Combat de dignité et contre la trahison

Rencontré autour d’un f’tour, durant la nuit de dimanche à lundi, dans leur campement à Boufarik, Hakim Chaïb nous a fait savoir que leur mouvement pour le recouvrement de leur dignité bafouée est aussi «un mouvement de résistance contre la trahison et la reddition». Occupant une hutte avec trois gardes communaux constituant l’état-major du mouvement de protestation, Hakim Chaïb, la cinquantaine bien entamée, a fait carrière dans la lutte antiterroriste, durant laquelle il a assisté à la mort de plusieurs de ses compagnons, tombés sous les balles des terroristes.

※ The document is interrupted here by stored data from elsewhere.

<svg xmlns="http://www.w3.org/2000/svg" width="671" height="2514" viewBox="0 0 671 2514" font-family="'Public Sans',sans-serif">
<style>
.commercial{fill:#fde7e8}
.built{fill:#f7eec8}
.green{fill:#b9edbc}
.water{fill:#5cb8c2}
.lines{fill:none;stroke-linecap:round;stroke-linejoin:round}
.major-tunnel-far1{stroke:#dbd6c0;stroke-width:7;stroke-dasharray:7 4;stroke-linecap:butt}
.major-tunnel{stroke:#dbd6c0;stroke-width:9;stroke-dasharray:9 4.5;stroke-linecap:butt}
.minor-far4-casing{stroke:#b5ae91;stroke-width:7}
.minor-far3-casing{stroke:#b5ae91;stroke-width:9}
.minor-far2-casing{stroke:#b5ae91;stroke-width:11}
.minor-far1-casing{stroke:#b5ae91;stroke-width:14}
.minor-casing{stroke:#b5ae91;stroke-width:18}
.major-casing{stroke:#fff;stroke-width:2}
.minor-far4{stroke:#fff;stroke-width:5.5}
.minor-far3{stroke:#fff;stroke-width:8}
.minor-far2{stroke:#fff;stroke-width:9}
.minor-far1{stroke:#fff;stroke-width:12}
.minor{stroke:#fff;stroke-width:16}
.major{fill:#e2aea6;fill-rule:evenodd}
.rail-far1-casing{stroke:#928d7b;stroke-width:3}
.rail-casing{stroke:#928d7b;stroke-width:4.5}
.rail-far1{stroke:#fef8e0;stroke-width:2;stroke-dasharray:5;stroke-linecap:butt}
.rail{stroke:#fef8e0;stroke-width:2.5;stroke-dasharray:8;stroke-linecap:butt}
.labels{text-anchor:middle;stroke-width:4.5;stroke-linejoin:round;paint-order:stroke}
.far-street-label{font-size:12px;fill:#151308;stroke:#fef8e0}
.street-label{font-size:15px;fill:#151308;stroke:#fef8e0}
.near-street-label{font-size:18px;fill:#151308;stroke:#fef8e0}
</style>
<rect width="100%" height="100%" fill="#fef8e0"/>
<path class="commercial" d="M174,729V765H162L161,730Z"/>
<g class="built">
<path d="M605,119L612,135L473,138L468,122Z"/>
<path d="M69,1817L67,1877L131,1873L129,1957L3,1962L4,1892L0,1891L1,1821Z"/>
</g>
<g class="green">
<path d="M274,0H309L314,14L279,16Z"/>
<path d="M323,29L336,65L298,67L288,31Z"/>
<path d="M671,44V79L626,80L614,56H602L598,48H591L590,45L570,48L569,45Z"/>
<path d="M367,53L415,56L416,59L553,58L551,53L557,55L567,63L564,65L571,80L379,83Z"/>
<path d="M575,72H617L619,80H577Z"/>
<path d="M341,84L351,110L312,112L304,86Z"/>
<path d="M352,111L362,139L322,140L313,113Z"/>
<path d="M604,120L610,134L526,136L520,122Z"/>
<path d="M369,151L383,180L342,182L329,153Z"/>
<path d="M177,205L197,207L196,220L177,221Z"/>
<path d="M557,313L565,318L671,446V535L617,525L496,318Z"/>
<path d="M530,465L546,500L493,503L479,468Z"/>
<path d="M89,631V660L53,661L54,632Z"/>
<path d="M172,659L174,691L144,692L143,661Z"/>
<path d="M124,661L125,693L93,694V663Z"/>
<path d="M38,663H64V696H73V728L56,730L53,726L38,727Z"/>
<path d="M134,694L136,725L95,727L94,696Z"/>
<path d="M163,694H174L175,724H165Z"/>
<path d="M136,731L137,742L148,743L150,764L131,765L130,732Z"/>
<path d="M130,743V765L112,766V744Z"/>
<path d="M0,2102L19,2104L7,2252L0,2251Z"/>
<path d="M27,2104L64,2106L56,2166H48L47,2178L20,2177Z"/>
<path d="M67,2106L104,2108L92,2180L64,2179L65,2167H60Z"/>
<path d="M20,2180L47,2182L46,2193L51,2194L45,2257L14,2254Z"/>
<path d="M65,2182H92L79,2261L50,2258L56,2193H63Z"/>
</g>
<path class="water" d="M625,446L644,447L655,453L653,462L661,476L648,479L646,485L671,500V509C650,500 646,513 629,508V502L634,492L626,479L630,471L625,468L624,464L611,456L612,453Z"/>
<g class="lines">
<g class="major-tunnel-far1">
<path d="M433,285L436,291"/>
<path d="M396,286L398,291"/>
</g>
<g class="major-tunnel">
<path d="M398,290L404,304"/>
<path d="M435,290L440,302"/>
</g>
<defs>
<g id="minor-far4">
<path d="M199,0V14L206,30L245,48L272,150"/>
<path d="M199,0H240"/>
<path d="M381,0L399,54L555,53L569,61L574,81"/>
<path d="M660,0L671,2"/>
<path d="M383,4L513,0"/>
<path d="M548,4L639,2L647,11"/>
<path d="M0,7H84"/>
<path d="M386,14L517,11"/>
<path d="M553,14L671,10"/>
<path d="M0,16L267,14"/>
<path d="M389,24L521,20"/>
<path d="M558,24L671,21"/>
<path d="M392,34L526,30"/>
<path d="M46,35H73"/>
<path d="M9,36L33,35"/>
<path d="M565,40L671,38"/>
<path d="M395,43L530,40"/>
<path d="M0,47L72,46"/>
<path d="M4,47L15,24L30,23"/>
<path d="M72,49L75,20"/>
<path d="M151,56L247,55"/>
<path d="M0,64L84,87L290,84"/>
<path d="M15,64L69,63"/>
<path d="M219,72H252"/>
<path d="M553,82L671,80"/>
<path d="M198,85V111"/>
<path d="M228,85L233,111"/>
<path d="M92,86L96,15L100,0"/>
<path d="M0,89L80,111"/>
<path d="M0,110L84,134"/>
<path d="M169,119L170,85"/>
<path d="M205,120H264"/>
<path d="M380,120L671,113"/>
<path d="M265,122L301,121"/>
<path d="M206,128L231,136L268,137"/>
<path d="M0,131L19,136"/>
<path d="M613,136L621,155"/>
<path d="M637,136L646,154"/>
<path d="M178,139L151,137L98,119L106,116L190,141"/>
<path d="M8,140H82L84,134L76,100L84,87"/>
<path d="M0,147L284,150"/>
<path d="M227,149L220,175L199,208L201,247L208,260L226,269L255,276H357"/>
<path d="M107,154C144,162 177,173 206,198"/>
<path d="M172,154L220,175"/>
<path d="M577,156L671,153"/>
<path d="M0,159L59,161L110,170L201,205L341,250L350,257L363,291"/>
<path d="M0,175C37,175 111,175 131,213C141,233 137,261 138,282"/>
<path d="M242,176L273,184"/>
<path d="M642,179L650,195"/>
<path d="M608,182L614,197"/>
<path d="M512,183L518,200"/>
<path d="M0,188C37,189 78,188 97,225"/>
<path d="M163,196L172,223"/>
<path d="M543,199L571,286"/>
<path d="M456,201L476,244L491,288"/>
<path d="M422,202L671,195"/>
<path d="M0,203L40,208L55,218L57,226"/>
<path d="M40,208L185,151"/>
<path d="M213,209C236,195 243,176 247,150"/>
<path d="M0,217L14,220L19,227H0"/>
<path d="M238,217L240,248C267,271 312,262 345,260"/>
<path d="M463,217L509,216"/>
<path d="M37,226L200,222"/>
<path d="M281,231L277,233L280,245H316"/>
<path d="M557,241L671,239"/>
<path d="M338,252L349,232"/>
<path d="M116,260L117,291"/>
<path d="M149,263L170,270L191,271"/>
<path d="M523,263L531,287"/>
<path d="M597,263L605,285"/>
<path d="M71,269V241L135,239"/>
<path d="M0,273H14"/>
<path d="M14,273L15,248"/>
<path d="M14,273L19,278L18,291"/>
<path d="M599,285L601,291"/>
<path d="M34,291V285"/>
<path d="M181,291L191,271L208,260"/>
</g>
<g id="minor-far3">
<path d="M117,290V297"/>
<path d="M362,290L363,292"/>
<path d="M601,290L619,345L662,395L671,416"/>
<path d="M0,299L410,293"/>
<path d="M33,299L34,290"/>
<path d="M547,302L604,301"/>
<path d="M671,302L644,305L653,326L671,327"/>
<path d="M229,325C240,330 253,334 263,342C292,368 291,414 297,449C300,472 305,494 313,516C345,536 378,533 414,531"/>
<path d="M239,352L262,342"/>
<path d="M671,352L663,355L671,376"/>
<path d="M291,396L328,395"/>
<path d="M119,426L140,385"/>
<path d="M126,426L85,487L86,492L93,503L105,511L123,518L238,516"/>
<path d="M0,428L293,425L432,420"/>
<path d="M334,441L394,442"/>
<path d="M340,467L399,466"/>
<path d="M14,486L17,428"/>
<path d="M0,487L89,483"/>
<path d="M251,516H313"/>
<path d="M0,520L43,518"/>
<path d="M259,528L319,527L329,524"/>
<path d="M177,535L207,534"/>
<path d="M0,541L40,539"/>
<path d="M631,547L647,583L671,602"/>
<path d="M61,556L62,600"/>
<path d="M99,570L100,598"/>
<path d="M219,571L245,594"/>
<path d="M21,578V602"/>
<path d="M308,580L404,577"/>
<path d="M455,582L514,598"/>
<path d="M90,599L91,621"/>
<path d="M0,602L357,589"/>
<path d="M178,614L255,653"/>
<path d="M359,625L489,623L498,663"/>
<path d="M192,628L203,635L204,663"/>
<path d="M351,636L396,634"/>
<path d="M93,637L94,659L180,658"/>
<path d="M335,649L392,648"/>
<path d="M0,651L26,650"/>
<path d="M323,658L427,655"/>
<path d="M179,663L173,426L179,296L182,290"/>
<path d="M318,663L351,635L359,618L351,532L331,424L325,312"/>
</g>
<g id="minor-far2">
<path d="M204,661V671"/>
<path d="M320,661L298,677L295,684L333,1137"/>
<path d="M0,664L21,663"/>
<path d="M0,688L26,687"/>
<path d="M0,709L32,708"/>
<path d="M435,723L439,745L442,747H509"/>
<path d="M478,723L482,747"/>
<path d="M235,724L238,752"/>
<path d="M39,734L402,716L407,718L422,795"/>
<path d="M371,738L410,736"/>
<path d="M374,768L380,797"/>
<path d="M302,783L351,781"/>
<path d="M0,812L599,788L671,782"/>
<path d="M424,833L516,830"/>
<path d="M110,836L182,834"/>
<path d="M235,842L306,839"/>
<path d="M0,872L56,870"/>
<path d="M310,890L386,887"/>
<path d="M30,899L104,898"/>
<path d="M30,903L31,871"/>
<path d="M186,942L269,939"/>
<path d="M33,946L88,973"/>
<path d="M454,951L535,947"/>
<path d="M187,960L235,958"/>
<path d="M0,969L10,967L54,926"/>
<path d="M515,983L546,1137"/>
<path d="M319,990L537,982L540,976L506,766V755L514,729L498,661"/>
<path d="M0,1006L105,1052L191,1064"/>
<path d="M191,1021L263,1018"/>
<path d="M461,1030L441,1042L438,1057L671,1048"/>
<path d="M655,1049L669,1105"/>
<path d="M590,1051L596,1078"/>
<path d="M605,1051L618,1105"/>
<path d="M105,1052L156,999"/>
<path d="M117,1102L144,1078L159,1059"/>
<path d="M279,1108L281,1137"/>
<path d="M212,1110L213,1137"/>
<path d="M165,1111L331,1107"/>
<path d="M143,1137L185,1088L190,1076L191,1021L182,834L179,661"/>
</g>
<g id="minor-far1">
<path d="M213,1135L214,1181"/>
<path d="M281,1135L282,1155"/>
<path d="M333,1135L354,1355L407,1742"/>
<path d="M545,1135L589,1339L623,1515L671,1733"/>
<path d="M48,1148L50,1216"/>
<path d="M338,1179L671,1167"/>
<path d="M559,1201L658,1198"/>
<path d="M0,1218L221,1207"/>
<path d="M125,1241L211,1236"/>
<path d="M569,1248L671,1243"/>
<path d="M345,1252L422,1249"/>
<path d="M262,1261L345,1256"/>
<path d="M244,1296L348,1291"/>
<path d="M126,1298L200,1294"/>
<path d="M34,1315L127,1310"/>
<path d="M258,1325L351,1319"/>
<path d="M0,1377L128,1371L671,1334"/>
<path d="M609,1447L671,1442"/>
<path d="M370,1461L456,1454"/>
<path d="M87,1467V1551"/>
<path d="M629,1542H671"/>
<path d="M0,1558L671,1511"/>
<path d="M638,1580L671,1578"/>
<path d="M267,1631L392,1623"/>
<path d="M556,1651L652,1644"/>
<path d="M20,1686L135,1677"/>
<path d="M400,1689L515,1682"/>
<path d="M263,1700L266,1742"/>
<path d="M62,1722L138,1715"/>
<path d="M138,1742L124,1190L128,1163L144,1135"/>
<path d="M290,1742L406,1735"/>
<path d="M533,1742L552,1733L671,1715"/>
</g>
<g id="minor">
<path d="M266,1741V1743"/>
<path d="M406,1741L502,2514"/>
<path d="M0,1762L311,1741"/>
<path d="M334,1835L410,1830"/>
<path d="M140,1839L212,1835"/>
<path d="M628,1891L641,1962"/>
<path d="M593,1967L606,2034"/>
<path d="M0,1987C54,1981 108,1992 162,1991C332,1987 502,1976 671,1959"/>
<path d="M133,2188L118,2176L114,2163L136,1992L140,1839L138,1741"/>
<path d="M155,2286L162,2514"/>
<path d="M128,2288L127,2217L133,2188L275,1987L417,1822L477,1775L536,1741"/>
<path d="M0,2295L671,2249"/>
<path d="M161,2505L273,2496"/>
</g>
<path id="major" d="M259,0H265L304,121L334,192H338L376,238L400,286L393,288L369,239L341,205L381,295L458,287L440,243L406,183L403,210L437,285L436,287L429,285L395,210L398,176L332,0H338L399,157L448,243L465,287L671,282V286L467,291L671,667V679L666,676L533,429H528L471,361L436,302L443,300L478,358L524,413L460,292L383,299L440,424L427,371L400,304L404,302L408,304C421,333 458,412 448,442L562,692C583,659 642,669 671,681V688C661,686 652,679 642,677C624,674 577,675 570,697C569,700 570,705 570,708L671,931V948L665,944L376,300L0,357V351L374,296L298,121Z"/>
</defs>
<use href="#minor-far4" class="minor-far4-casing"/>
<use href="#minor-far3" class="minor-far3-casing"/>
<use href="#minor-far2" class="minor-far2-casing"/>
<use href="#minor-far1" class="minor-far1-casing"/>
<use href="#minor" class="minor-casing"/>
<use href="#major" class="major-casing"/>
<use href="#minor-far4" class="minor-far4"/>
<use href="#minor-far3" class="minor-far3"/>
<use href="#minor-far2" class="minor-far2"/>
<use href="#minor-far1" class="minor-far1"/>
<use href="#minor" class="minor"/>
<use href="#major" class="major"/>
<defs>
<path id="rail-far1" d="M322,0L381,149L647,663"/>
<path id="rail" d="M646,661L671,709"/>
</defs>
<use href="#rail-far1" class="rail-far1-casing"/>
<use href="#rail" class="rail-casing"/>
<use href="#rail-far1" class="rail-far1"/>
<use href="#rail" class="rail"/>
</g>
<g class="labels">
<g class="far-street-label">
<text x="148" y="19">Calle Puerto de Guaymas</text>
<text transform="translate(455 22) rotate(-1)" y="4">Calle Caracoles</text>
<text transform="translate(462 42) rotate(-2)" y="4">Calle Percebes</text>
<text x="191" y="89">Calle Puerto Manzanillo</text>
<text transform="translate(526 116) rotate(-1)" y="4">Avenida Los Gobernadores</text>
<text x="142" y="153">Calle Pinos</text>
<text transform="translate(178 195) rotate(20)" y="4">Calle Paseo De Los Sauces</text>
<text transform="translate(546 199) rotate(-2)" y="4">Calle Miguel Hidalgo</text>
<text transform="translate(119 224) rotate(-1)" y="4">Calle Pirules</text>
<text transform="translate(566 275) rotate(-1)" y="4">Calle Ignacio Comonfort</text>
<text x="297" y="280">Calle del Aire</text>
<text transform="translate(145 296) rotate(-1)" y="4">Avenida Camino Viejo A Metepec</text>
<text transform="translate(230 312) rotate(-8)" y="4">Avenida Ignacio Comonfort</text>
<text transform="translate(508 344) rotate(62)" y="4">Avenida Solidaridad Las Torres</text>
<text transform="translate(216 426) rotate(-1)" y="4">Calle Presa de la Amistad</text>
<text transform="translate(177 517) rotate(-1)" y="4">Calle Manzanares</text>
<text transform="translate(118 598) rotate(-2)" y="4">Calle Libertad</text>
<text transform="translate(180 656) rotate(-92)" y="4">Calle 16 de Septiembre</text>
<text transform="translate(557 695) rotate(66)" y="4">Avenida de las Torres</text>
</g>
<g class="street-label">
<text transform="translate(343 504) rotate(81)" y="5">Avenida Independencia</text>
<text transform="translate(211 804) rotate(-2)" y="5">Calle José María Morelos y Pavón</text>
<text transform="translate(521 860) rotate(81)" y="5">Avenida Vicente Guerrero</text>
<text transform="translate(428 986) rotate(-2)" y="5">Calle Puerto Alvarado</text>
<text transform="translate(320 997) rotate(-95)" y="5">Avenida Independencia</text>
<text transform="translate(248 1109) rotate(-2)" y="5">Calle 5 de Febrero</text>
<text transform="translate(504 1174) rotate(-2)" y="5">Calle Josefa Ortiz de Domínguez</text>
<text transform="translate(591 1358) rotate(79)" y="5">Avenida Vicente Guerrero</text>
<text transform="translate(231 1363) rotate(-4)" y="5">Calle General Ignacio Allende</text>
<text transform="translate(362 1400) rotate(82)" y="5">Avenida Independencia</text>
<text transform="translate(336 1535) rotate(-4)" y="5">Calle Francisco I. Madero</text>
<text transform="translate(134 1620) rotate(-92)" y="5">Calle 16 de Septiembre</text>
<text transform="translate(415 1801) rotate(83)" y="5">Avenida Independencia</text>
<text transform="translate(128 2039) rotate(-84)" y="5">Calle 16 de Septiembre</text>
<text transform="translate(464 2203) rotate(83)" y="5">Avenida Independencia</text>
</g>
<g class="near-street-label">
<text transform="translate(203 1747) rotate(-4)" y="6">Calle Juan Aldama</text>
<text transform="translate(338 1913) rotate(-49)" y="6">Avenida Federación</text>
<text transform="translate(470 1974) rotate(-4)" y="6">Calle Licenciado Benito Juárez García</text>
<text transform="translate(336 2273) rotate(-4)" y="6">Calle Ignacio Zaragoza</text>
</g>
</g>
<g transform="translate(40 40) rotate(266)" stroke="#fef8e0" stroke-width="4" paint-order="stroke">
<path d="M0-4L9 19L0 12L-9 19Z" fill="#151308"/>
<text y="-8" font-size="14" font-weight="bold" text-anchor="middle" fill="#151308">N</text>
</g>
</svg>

Car, avant de s’enrôler dans la garde communale en 1996, il avait exercé déjà dans les rangs de la Gendarmerie nationale. Déçu et plein d’amertume, il ne jure que par le sang de ses compagnons versé pour que vive la République, que leur mouvement sera inscrit dans l’Histoire, avant de s’interroger: «Quel sentiment patriotique peut admettre que des chefs terroristes, repentis ont bénéficié de villas, de voitures, de divers avantages et même de protection rapprochée, alors que des patriotes sont ignorés et livrés à toute sorte de misère et de la hogra, sans qu’aucune institution n’ose les défendre.»

Lui emboîtant le pas, Alioua Lehlou, coordinateur national, ayant à son actif une quinzaine d’années dans la garde communale de Bouira, qualifie l’attitude des pouvoir publics et à leur tête le ministre de l’Intérieur d’irresponsables et de coupables de l’enlisement de la crise de la garde communale, qui risque d’enregistrer, à terme, des dérapages dangereux. «Ils sont maîtres-architectes dans la manipulation et le mensonge (les pouvoirs publics)! Ils nous ont trahis et tentent également de tromper l’opinion nationale par des communiqués à la presse affirmant que la situation des gardes communaux est réglée», regrette-t-il, avant d’exploser: «Quelle raison acceptent-ils de faire des bourreaux d’hier des personnalités nationales aujourd’hui?»

Applaudi et soutenu par ses compagnons, Alioua Lehlou ne mâche pas ces mot pour tirer à boulet rouge sur le ministre de l’Intérieur qu’ils accuses de vouloir mener en bateau les gardes communaux avec ces fausses promesses et déclarations à la presse. «Nous n’allons pas baisser les bras jusqu’à ce que nos doléances soient satisfaites», déclare un représentant de Tiaret, qui cumule 18 ans de carrière dans la police communale, avant de trancher enfin que: «Si les services de sécurité sont toujours mobilisés et déployés pour nous interdire de marcher sur la capitale, nous organiserons une grève de la faim illimitée, une grève de la faim nationale».